I've been thinking about getting some high-resolution FLAC files off some of these old 45s I picked up over at the pawn shop for a few bucks. They're not in the best condition, but they make pleasant sounds, and that's awwwright.
Anyways, this fancy USB turntable allows for recording in up to 48khz/16bit audio and has three speeds with quartz speed lock - 33, 45, & 78. I was disappointed that the turntable only would let computer have 16bits, and especially disappointed in 48khz, so I came up with an idea ...
Perhaps I could record this 45 at 33+1/3 ... Then I could double the sample rate and halve the speed in Audacity, creating a 96khz version of the 48khz track. This perfectly preserves the 48khz track, but effectively doubles every piece of data. I could then use speed correction to up the speed 35%, giving some higher frequencies than 24khz (and a generally higher quality overall).

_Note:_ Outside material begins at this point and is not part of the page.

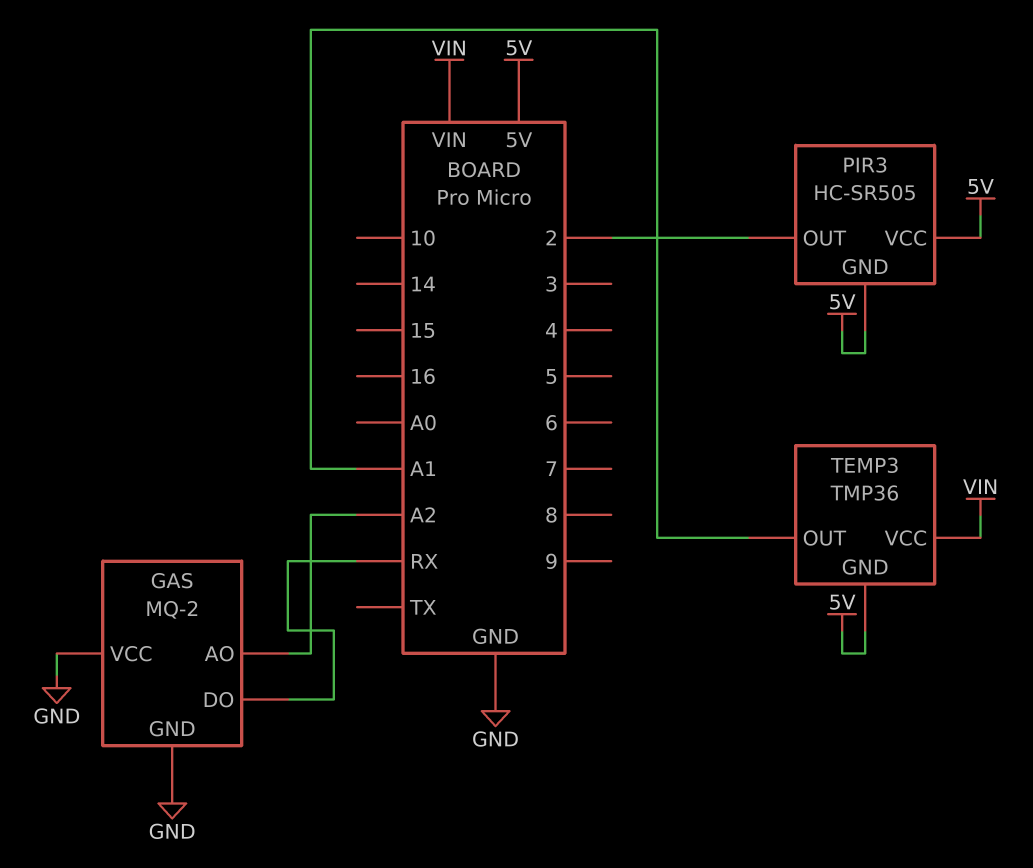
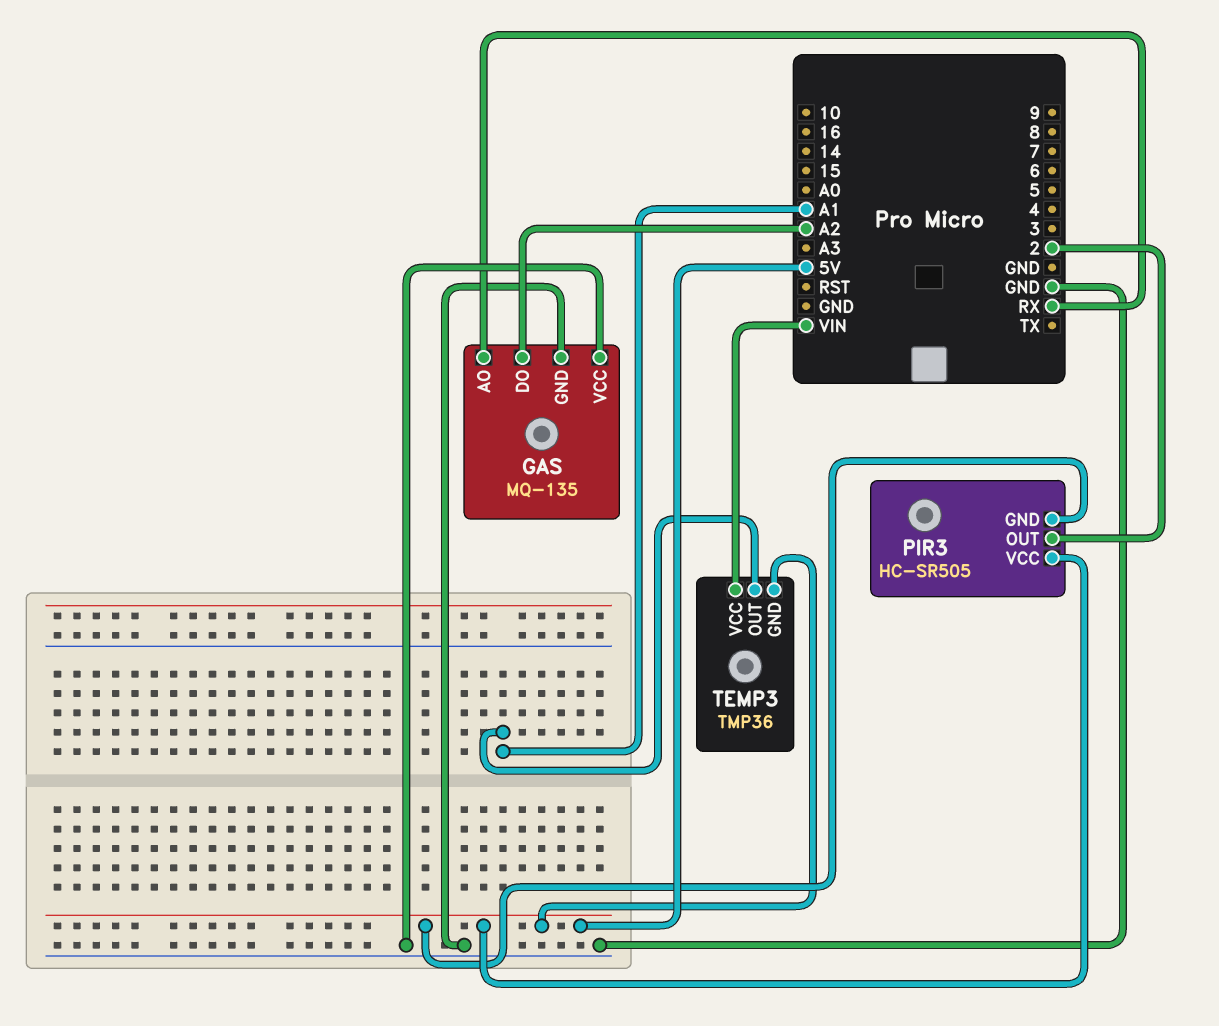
GAS: MQ-2 -> MQ-135
GAS pin AO: A2 -> RX
GAS pin DO: RX -> A2

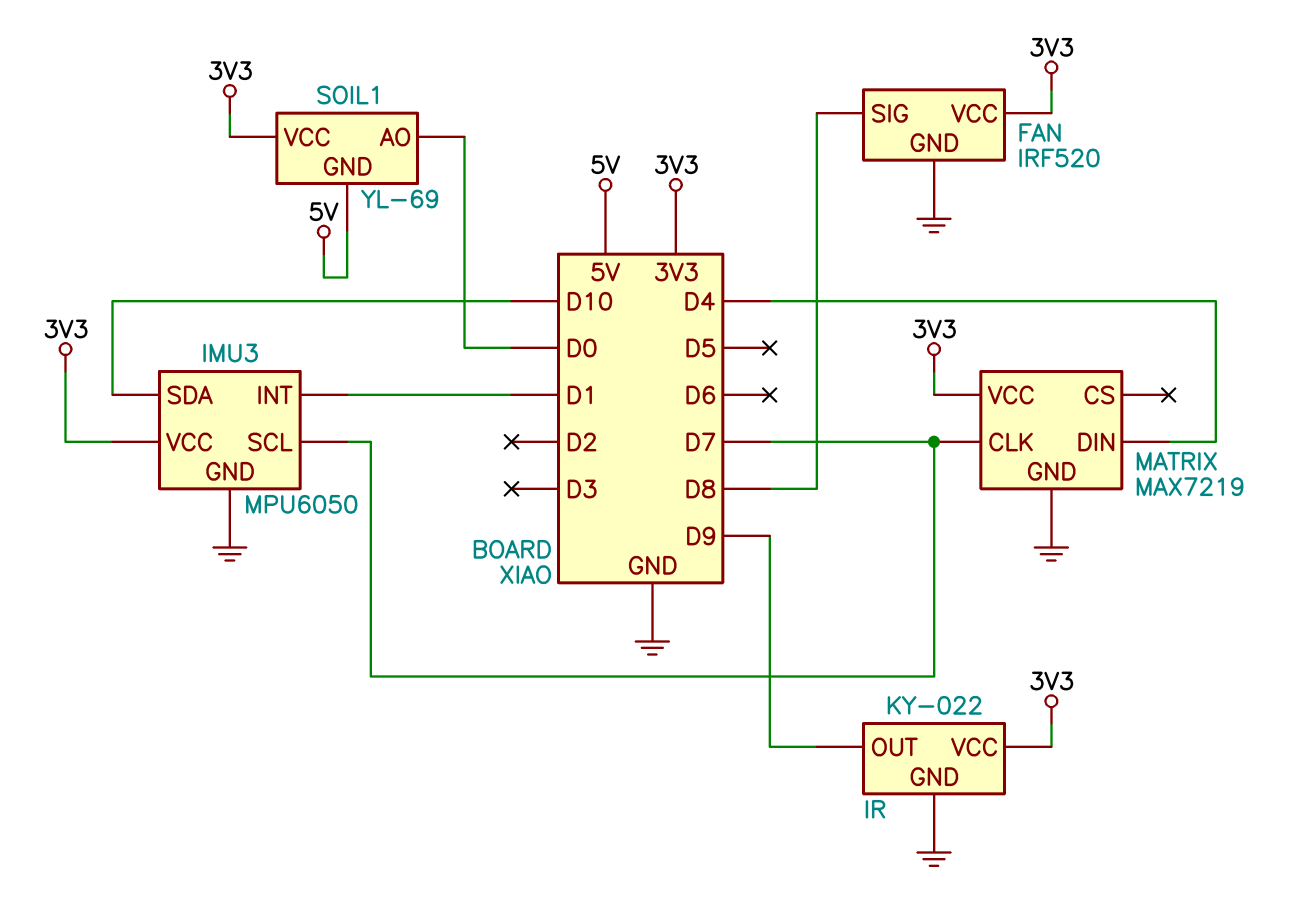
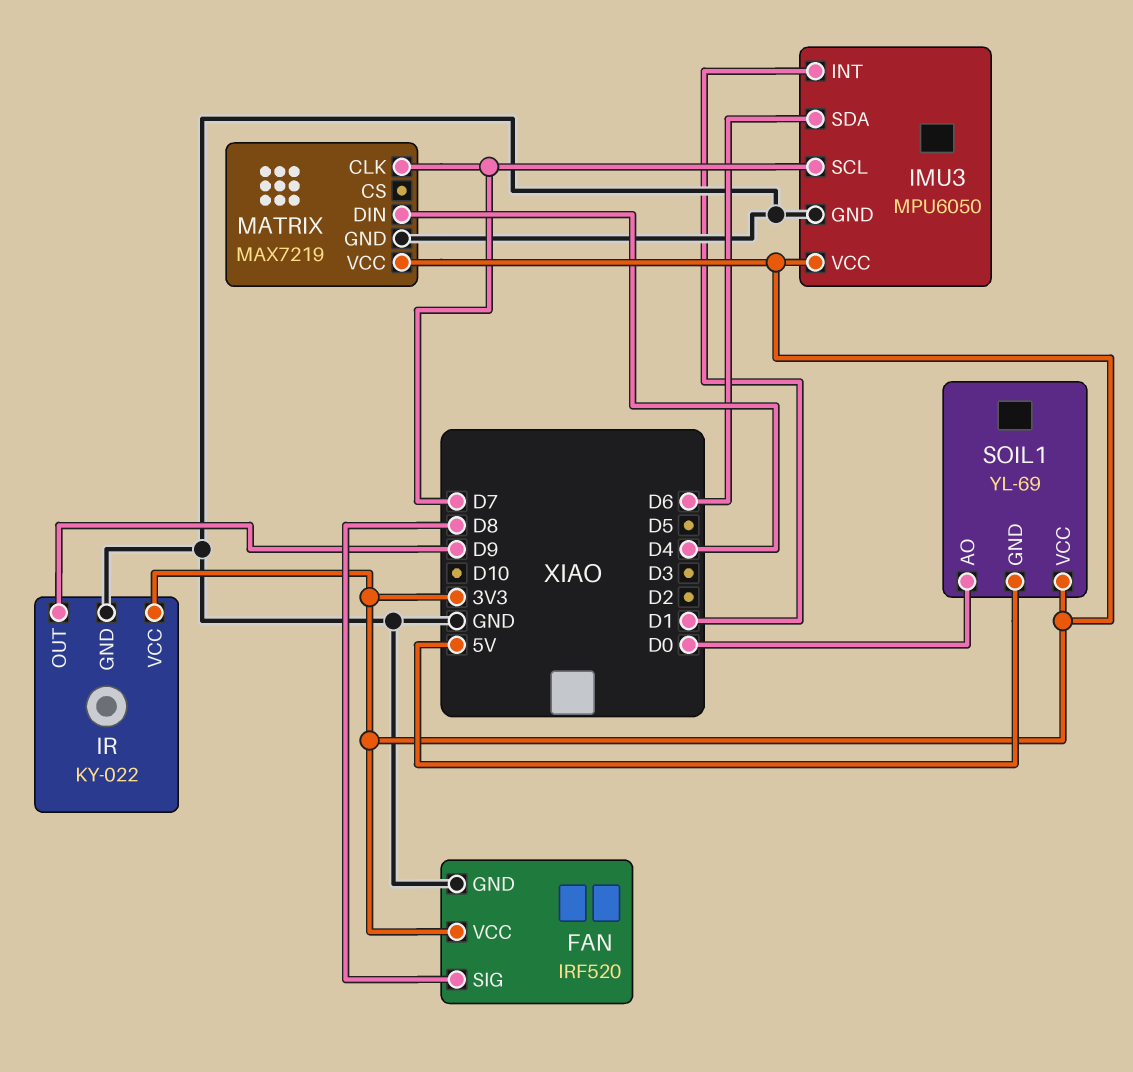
IMU3 pin SDA: D10 -> D6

Or so I thought ... My concern is that the digitized material recorded at a lower speed will amplify any surface noise present (which is everywhere on these dusty suckers). Also, won't bass frequencies suffer? Is this small amount of bass loss a worthy cost for the incredibly amount of treble gain (which has now shot from from 24khz close to 30khz according to Audacity's useful spectogram)? Another issue is all that unused data in the 96khz track ... why have 96 khz when only 60 are used? Is this file space a big enough deal?
Well, I'm really unsure about all these questions. So I thought I might ask some pros.
Attached I've included two small snipets.
1) 20 seconds or so of an album recorded at 33+1/3 rpm, digitally doubled to 96khz, and sped up to 45 rpm.
96khz.zip 3725k .zip file
2) The same 20 seconds or so of the same album, but recorded at 45 rpm (still 48khz).
48khz.zip 2332k .zip file
I've tried using Foobar to ABX the two tracks, but still can't decide ... All opinions are appreciated!